Learn exactly what happened in this chapter, scene, or section of One Flew Over the Cuckoo’s Nest and what it means. Perfect for acing essays, tests, and quizzes, as well as for writing lesson plans.
Chief Bromden, the narrator of One Flew Over the Cuckoo’s Nest, is a complex character whose own story is revealed as he tells the story of the ward at large. Because he feigns deafness, he is privy to information that is kept from the other patients. Introduction“One Flew over the Cuckoo‟s Nest“ by Ken Kesey isset in an Oregon psychiatric hospital.
The narrator ofthe story is a half-Indian man known as the Chief whois a seemingly deaf and dumb patient who suffersfrom hallucinations and paranoia. A summary of Themes in Ken Kesey's One Flew Over the Cuckoo’s Nest. Learn exactly what happened in this chapter, scene, or section of One Flew Over the Cuckoo’s Nest and what it means.
Perfect for acing essays, tests, . The Main Characters. Chief Bromden: Chief Bromden is the narrator of One Flew Over the Cuckoo’s Nest.

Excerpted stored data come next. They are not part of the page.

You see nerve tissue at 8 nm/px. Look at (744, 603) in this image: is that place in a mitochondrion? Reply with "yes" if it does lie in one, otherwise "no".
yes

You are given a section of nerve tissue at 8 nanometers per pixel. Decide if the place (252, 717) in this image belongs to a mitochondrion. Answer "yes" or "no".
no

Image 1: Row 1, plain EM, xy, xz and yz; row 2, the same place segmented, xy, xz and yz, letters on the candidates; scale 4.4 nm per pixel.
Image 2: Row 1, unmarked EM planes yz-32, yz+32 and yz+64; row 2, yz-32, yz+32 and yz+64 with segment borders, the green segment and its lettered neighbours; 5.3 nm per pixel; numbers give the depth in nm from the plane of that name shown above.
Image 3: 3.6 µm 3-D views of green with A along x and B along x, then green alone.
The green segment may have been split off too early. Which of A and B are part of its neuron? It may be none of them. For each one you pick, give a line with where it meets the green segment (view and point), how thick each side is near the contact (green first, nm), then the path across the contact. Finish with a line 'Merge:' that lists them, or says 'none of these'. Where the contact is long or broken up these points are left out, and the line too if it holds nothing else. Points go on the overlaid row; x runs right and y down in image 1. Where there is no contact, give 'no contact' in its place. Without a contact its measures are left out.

It is stated that he is the half-bred son of the Chief of the Columbia Indians. He suffers from hallucinations and intense paranoia; ailments that he has received many . Ken Kesey’s novel "One Flew Over the Cuckoo’s Nest" remains one of the most celebrated and talked about works of 20 th century American literature since its debut in Yet while it is seen primarily as a novel satirizing social control by setting it in a mental institution, this is a superficial reading.